Mais ce mimétisme n’est qu’une illusion de modernité. Il donne l’apparence de l’agilité, tout en masquant une fragilité profonde. Car une identité qui se renie sans cesse finit par ne plus être crédible. Ni pour ceux qui la portent, ni pour ceux qui la regardent. Elle devient décorative, interchangeable, privée de chair et de souffle.

Ce capital invisible qu’est l’identité ne figure dans aucun bilan comptable. Pourtant, c’est lui qui conditionne la confiance, la cohérence, la durée. Lorsqu’il se dissout, ce n’est pas seulement un récit qui disparaît, mais la capacité même à se projeter dans l’avenir.

Les civilisations qui durent et celles qui s’effacent

L’histoire, lorsqu’on la lit sans complaisance, se montre implacable. Les civilisations qui survécurent ne furent pas toujours les plus puissantes militairement ni les plus riches économiquement, mais celles qui surent préserver la conscience de ce qu’elles étaient. Carthage commença à vaciller lorsqu’elle cessa de croire à son propre récit, lorsqu’elle remplaça la vertu civique par la simple administration de la force, laissant place à un vide que ni la domination ni la technique ne purent combler.

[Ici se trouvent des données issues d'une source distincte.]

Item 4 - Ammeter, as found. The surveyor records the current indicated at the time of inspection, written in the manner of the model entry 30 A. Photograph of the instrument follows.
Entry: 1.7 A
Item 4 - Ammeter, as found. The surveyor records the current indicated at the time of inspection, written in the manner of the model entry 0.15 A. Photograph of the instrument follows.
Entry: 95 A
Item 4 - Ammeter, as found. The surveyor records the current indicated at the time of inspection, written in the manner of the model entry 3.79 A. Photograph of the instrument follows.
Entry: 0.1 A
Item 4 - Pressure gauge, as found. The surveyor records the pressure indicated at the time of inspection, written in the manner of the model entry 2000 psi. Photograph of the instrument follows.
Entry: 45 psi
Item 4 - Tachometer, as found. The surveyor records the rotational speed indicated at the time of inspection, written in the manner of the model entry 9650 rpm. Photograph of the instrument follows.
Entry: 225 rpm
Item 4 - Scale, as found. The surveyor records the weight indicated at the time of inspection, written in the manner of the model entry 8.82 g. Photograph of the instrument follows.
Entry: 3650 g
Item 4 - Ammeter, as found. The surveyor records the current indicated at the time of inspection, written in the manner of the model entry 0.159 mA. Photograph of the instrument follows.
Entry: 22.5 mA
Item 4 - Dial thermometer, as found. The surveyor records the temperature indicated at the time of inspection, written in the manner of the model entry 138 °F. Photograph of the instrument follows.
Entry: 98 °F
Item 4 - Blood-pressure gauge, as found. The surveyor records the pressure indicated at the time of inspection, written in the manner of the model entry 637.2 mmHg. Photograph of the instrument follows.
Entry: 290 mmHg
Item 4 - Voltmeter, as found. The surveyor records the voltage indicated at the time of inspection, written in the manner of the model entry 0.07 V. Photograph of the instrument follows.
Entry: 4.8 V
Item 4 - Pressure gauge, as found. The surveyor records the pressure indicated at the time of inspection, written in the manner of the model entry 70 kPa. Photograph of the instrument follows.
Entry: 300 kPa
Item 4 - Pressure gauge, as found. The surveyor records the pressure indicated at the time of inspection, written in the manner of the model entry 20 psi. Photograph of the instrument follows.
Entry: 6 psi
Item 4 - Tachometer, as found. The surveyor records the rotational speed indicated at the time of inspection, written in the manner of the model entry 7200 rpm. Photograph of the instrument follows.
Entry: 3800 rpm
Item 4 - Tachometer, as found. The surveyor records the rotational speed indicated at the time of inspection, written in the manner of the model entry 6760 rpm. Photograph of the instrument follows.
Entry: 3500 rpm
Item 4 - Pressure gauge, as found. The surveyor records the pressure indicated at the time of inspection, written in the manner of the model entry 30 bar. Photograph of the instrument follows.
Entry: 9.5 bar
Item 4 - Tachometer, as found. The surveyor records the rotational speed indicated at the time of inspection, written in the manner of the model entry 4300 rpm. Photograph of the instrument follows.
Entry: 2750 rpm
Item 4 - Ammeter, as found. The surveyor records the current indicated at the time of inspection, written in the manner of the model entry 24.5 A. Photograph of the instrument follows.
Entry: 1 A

À l’époque contemporaine, la leçon demeure intacte. Les peuples qui sacrifient leur ADN culturel sur l’autel de l’imitation finissent relégués aux marges de l’histoire. Ils consomment des modèles qu’ils n’ont pas conçus, défendent des valeurs qu’ils répètent sans toujours les comprendre. Ils deviennent des territoires d’application plutôt que des foyers de création.

À l’inverse, ceux qui assument leur singularité, sans arrogance mais sans honte, tracent des trajectoires durables. Ils savent coopérer sans se dissoudre, s’ouvrir sans se nier, intégrer sans se perdre. Leur force ne réside pas dans la fermeture, mais dans la clarté de leur identité. Car seule une identité assumée peut dialoguer à égalité avec le monde.

L’identité comme boussole

L’affaire Lada ne fut jamais un simple épisode de l’histoire automobile. Elle s’imposa, avec le recul, comme une parabole moderne sur la condition des peuples à l’ère du marché global. Elle rappela que, dans un monde obsédé par la vitesse, la performance immédiate et l’adaptation permanente, l’identité demeure la seule boussole fiable. Celle qui ne s’affole pas, qui ne se dérègle pas au premier vent dominant.

Lorsque l’on voit des groupes changer de visage au gré des circonstances, renier aujourd’hui ce qu’ils proclamaient hier, mépriser leur propre héritage pour paraître dans l’air du temps. Ce ne sont pas là des stratégies de survie, mais des aveux de fragilité. Leur avenir est incertain, non parce qu’ils manquent de moyens, mais parce qu’ils manquent de racines.

Mon grand-père le disait d’une sagesse brève, presque terrienne : « un arbre sans racines est un arbre sans avenir ».
On peut en vernir les feuilles, lui greffer des branches d’emprunt, l’offrir un temps au soleil capricieux des modes. Rien n’y fait.
Privé d’ancrage, il se fige, se fatigue, puis se dessèche.
Cette vérité, les anciens la savaient sans la théoriser.

Les peuples caméléons fascinent un temps. Ils donnent l’illusion de l’intelligence adaptative, de la modernité fluide. Mais le temps long ne se souvient pas de ceux qui se sont contentés d’imiter.

Car les peuples, comme les grandes œuvres, ne survivent pas en se déguisant.
Ils durent en se reconnaissant.

Et l’histoire, inlassablement, enseigne qu’à la racine de la plupart des conflits et des malheurs du monde se tient toujours la même faute : la négation de l’identité de l’autre.